━━━ MATERIAL SHOWN

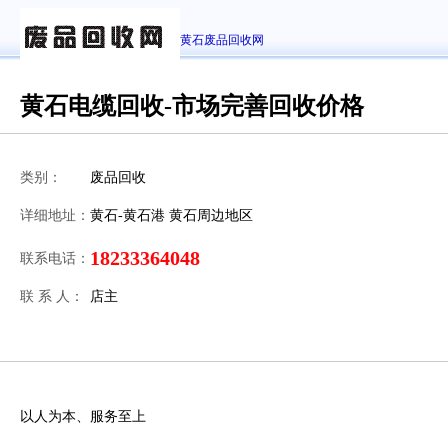
黄石废品回收网
黄石电缆回收-市场完善回收价格
类别：
废品回收
详细地址：
黄石-黄石港 黄石周边地区
18233364048
联系电话：
联 系 人：
店主
以人为本、服务至上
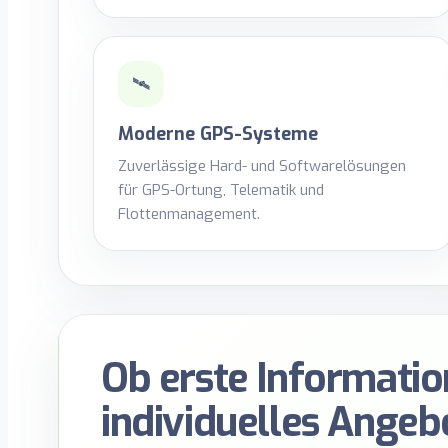
🛰️
Moderne GPS-Systeme
Zuverlässige Hard- und Softwarelösungen
für GPS-Ortung, Telematik und
Flottenmanagement.
Ob erste Informatio
individuelles Angeb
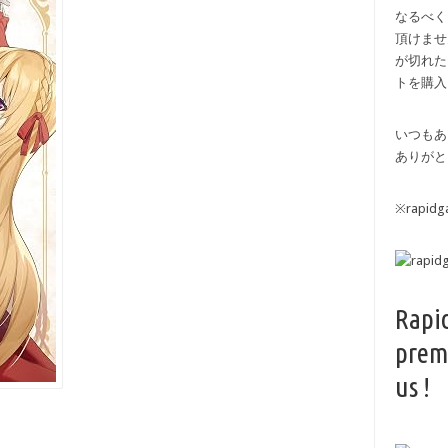
なるべく
頂けませ
が切れた
トを購入
いつもあ
ありがと
※rapi
Rapi
prem
us !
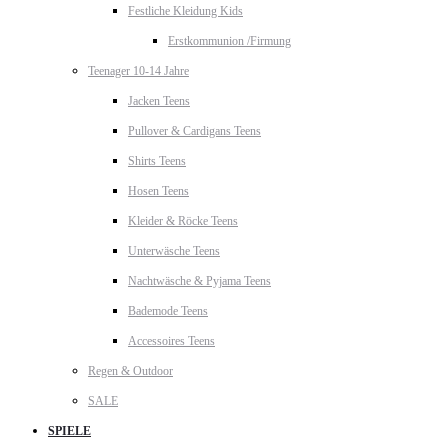
Festliche Kleidung Kids
Erstkommunion /Firmung
Teenager 10-14 Jahre
Jacken Teens
Pullover & Cardigans Teens
Shirts Teens
Hosen Teens
Kleider & Röcke Teens
Unterwäsche Teens
Nachtwäsche & Pyjama Teens
Bademode Teens
Accessoires Teens
Regen & Outdoor
SALE
SPIELE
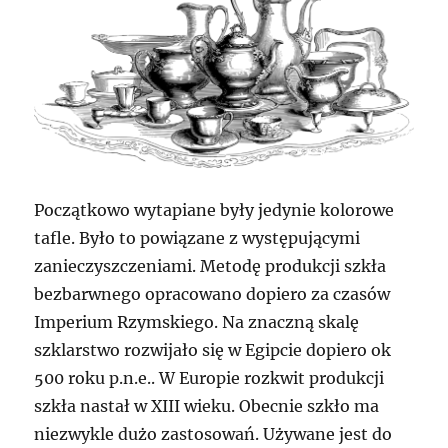
Początkowo wytapiane były jedynie kolorowe
tafle. Było to powiązane z występującymi
zanieczyszczeniami. Metodę produkcji szkła
bezbarwnego opracowano dopiero za czasów
Imperium Rzymskiego. Na znaczną skalę
szklarstwo rozwijało się w Egipcie dopiero ok
500 roku p.n.e.. W Europie rozkwit produkcji
szkła nastał w XIII wieku. Obecnie szkło ma
niezwykle dużo zastosowań. Używane jest do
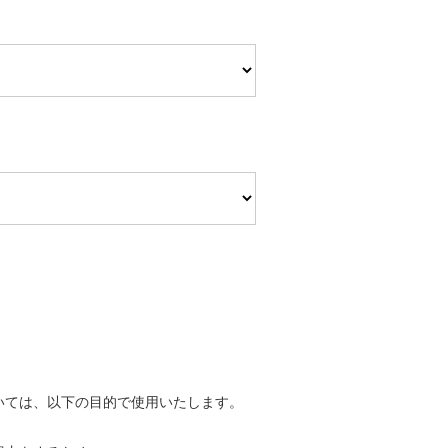
いては、以下の目的で使用いたします。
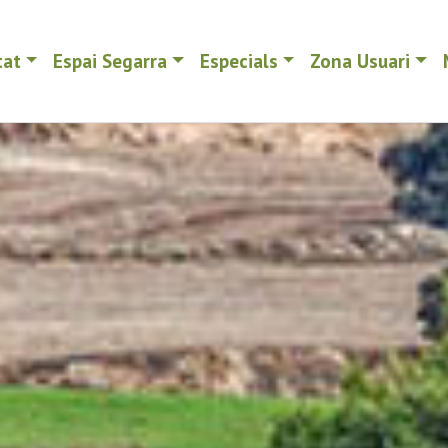
tat
Espai Segarra
Especials
Zona Usuari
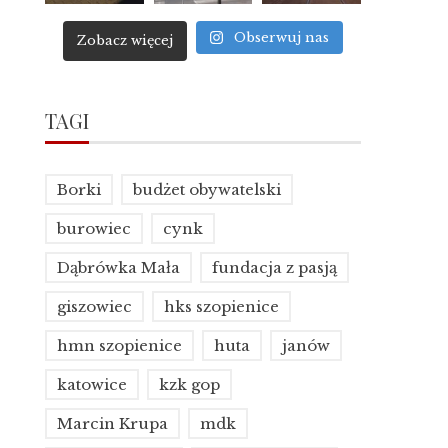
Obserwuj nas
Zobacz więcej
TAGI
Borki
budżet obywatelski
burowiec
cynk
Dąbrówka Mała
fundacja z pasją
giszowiec
hks szopienice
hmn szopienice
huta
janów
katowice
kzk gop
Marcin Krupa
mdk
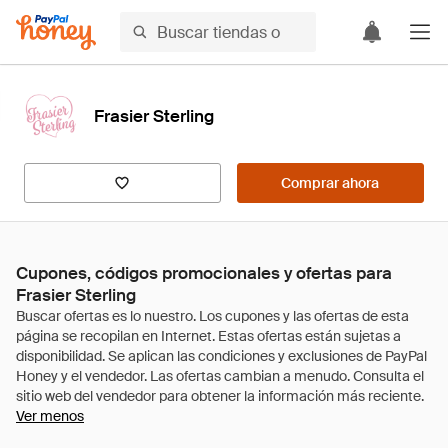
Frasier Sterling
Comprar ahora
Cupones, códigos promocionales y ofertas para
Frasier Sterling
Ver menos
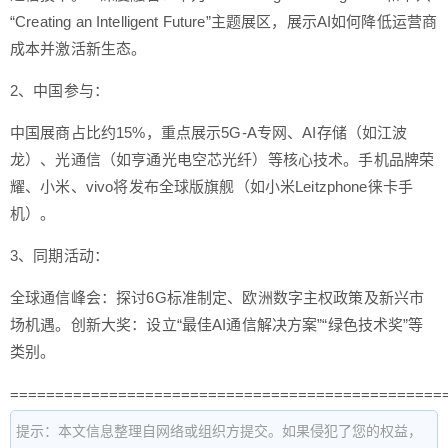
“Creating an Intelligent Future”主题展区，展示AI如何降低运营商
成本并激活新生态。
2、中国参与：
中国展商占比约15%，重点展示5G-A专网、AI存储（如江波
龙）、光通信（如亨通光电空芯光纤）等核心技术。手机品牌荣
耀、小米、vivo将发布全球版旗舰（如小米Leitzphone徕卡手
机）。
3、同期活动：
全球通信峰会：探讨6G标准制定、欧洲数字主权政策及新兴市
场机遇。创新大奖：设立“最佳AI通信解决方案”“绿色技术奖”等
类别。
================================================
提示：本文信息整理自网络或组织方提交。如果侵犯了您的权益，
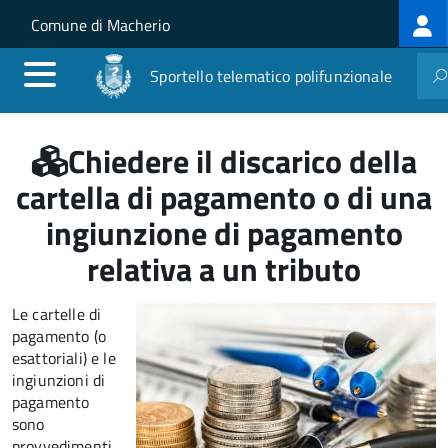
Log
Salta al contenuto principale
Skip to site navigation
Comune di Macherio
me
Sportello telematico polifunzionale
Chiedere il discarico della
cartella di pagamento o di una
ingiunzione di pagamento
relativa a un tributo
Le cartelle di
pagamento (o
esattoriali) e le
ingiunzioni di
pagamento
sono
provvedimenti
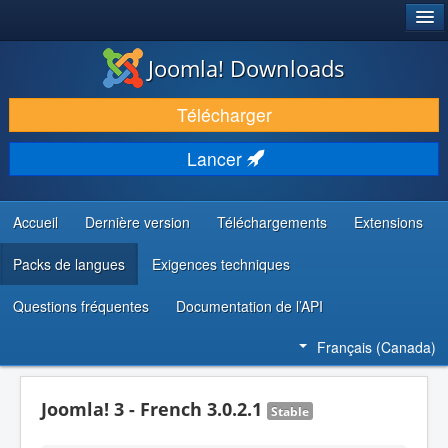
®
JOOMLA!
Joomla! Downloads
TÉLÉCHARGER & ENRICHIR
Télécharger
DÉCOUVRIR & APPRENDRE
Lancer
COMMUNAUTÉ & SUPPORT
RESSOURCES DÉVELOPPEURS
Accueil
Dernière version
Téléchargements
Extensions
Packs de langues
Exigences techniques
Questions fréquentes
Documentation de l’API
Français (Canada)
Joomla! 3 - French 3.0.2.1
Stable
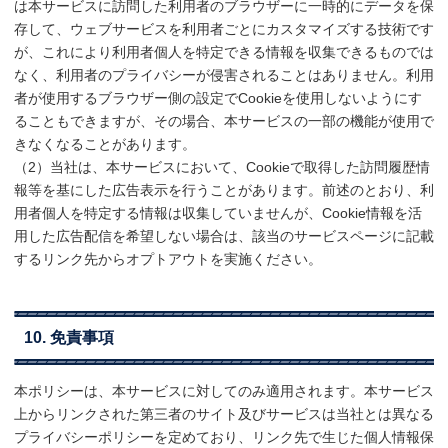
は本サービスに訪問した利用者のブラウザーに一時的にデータを保
存して、ウェブサービスを利用者ごとにカスタマイズする技術です
が、これにより利用者個人を特定できる情報を収集できるものでは
なく、利用者のプライバシーが侵害されることはありません。利用
者が使用するブラウザー側の設定でCookieを使用しないようにす
ることもできますが、その場合、本サービスの一部の機能が使用で
きなくなることがあります。
（2）当社は、本サービスにおいて、Cookieで取得した訪問履歴情
報等を基にした広告表示を行うことがあります。前述のとおり、利
用者個人を特定する情報は収集していませんが、Cookie情報を活
用した広告配信を希望しない場合は、該当のサービスページに記載
するリンク先からオプトアウトを実施ください。
10. 免責事項
本ポリシーは、本サービスに対してのみ適用されます。本サービス
上からリンクされた第三者のサイト及びサービスは当社とは異なる
プライバシーポリシーを定めており、リンク先で生じた個人情報保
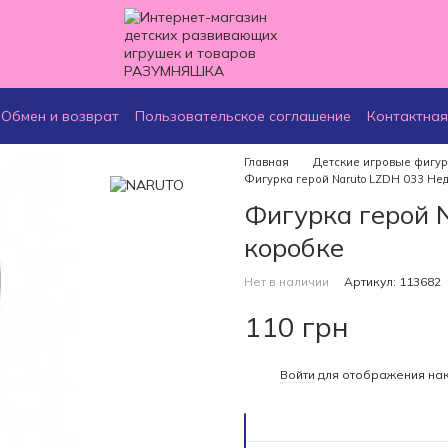
Обмен и возврат
Пользовательское соглашение
Контактна
Главная
Детские игровые фигу
Фигурка герой Naruto LZDH 033 Нед
Фигурка герой 
коробке
Нет в наличии
Артикул: 113682
110 грн
%
Войти
для отображения нак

━━━━━━

» **EXERCISE AIM**
All lines from the line containing "Нет в наличии" through the last line of the data are to be repeated exactly; no other line belongs in the answer.

» **SOLUTION FOR THIS EXERCISE**
Нет в наличии
Артикул: 113682
110 грн
%
Войти
для отображения нак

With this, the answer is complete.